Klara stared at the photo.
‘Isn’t it... isn’t it the woman who was attacked... the woman who was murdered?’
‘We found these clippings at her home. Among cake recipes and the like. It took us a little time to find them. We didn’t find any other newspaper clippings there. Only these. This one family. Your family. Your parents. You yourself. Do you know what brought that about? Do you have any idea why she had these?’
Klara looked at the photograph and Marta in turn, then picked up the clipping with the photo of herself smiling triumphantly at the readers. When she looked again at Marta, she appeared stunned.
‘I have no idea,’ she said. ‘Isn’t it just a coincidence? I didn’t know her. We didn’t know her. People clip all sorts of things out of the papers.’
‘Of course. She isn’t related to you?’
‘No, not at all,’ said Klara. ‘Not that I know of. And I would know,’ she added. ‘I can’t imagine why she collected these articles about us.’
The secretary came to the door again and looked at her watch. Before she could say anything, Klara told her to leave them alone.
‘But—’ began the secretary.
‘Not now,’ said Klara. ‘I’m busy.’
After a slight hesitation, the secretary disappeared from the doorway and Klara asked Marta if there was anything else. She was somewhat upset, although she tried not to show it.
‘Could your father have known her?’
‘Are you connecting these clippings with what happened to her, that woman?’ Klara asked.
‘No, hardly,’ said Marta.
‘Hardly? What does that mean?’
‘We can’t see any connection,’ said Marta. ‘I just wanted to hear your opinion on all this. Find out if the woman was in contact with you at all. Is your father here in the building?’
‘No, he’s not.’
‘Where can I find him?’
‘Why do you need to do that?’ Klara asked. ‘You’re going to bother him with this? We don’t know that woman and have never known her. Believe me.’

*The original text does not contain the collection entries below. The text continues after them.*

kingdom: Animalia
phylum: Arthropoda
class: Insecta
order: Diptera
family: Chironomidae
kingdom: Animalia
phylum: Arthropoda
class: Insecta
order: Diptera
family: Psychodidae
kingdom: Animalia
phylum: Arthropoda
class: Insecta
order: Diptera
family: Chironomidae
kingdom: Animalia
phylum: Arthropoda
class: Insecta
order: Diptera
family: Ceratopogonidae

She tried to appear composed, but Marta sensed how difficult she found this conversation, what an uncomfortable interruption it was to be visited by the police in a world she otherwise had under perfect control.
‘Can you swear that your father never knew her?’

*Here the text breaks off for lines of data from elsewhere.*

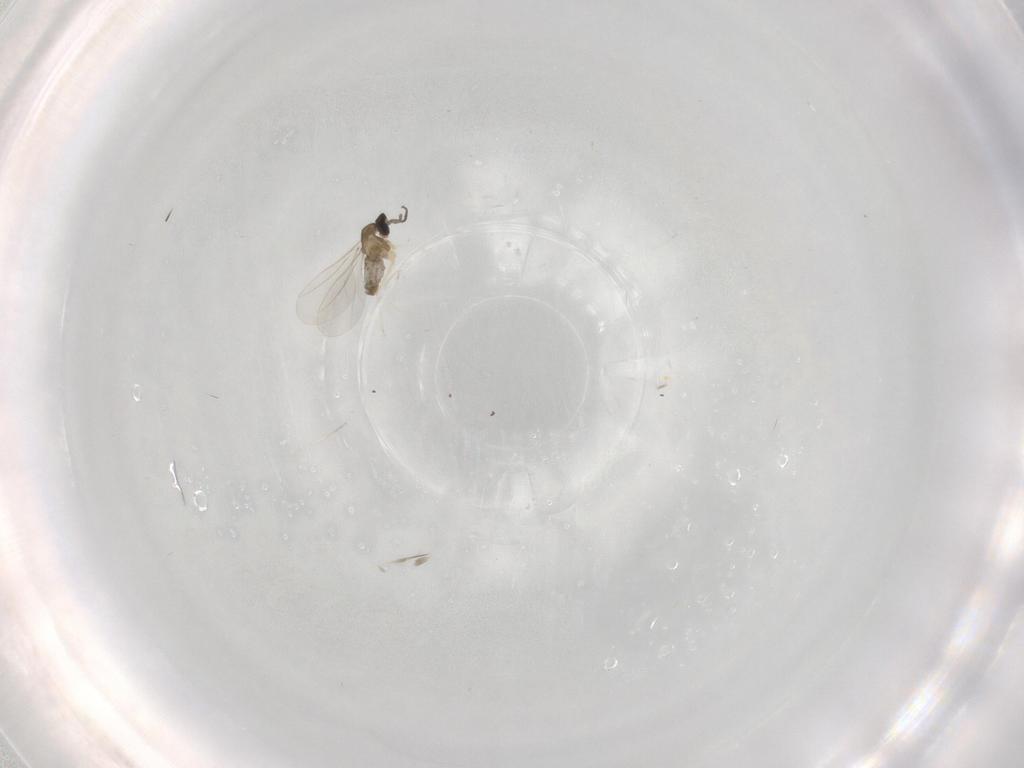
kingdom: Animalia
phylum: Arthropoda
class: Insecta
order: Diptera
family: Cecidomyiidae
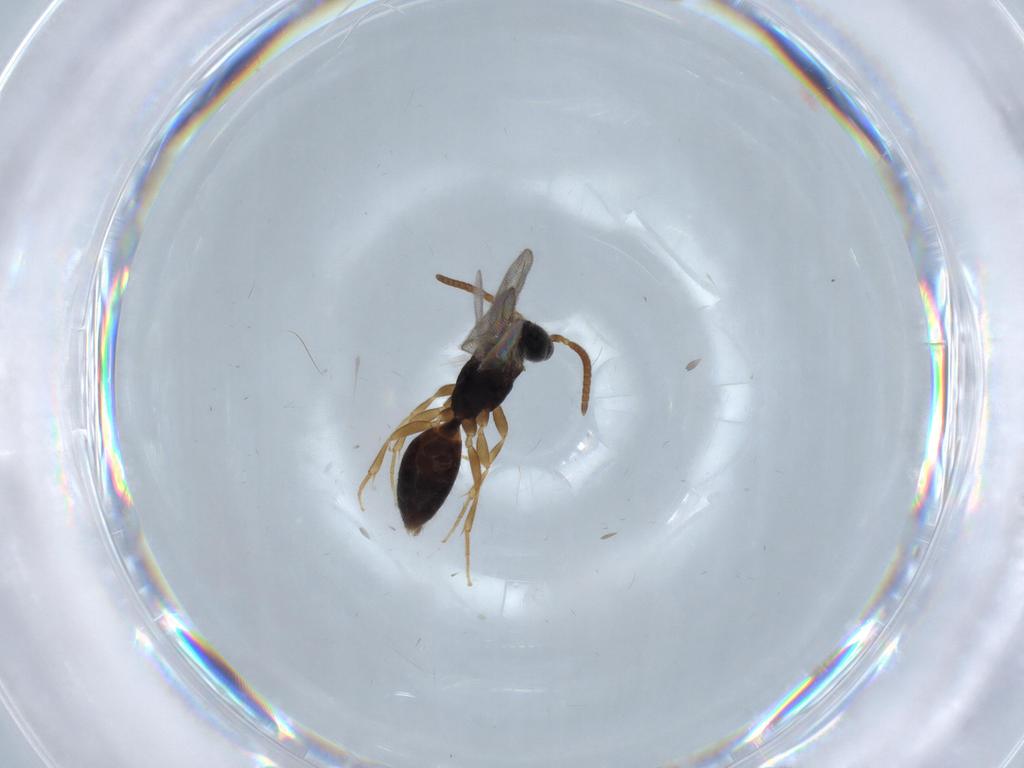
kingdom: Animalia
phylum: Arthropoda
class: Insecta
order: Hymenoptera
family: Bethylidae
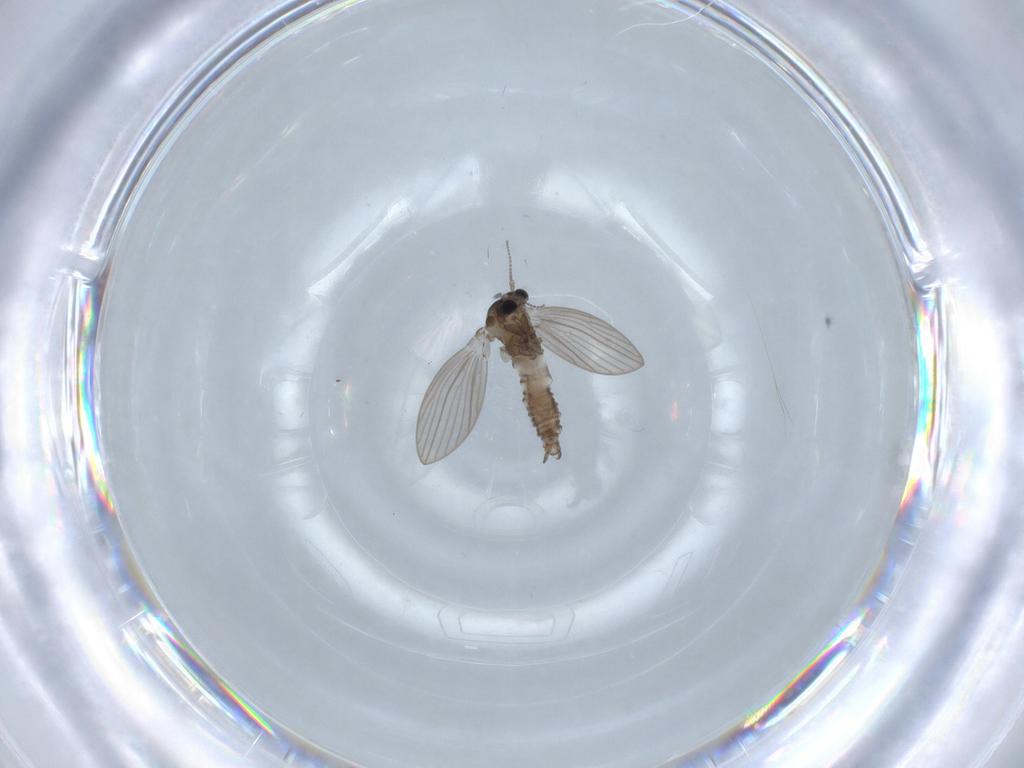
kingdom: Animalia
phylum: Arthropoda
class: Insecta
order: Diptera
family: Psychodidae
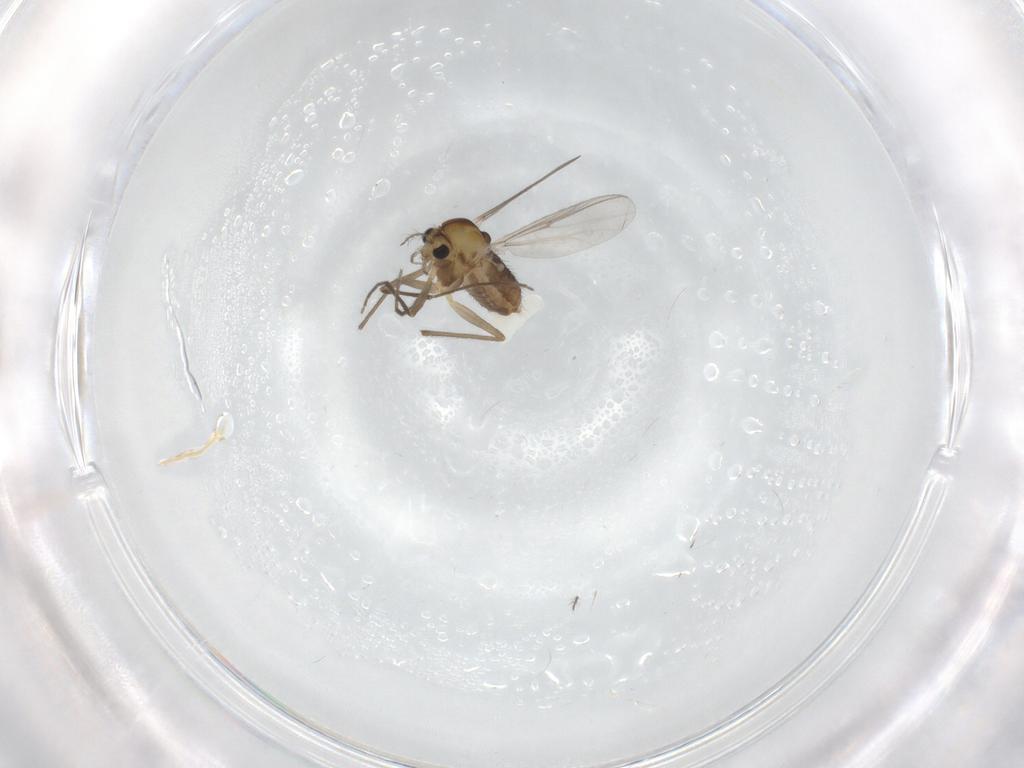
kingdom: Animalia
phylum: Arthropoda
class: Insecta
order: Diptera
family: Chironomidae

‘We don’t know who that woman is,’ repeated Klara. ‘Not at all.’
‘So don’t you find it even more surprising that she clipped these out and kept them?’
‘I don’t know what gets into people’s heads,’ Klara said, deciding that this meeting was over. She said goodbye to Marta with a handshake, resolutely and firmly, as she herself was by nature. ‘Unfortunately, I don’t have time for this. Hopefully I’ve made myself clear enough and you won’t be troubling us any more about this... this blessed matter.’
Marta didn’t let go of her hand. She wouldn’t be finished until she asked about something that she didn’t quite know how to bring up without upsetting the woman even more. The words were on her lips when she realised that she might be moving too quickly. That it might be better to wait a bit. Get more information, look at more evidence, before dropping such a bomb into her life.
So, letting it lie for now, Marta said goodbye to the woman and watched her hurry out of the meeting room.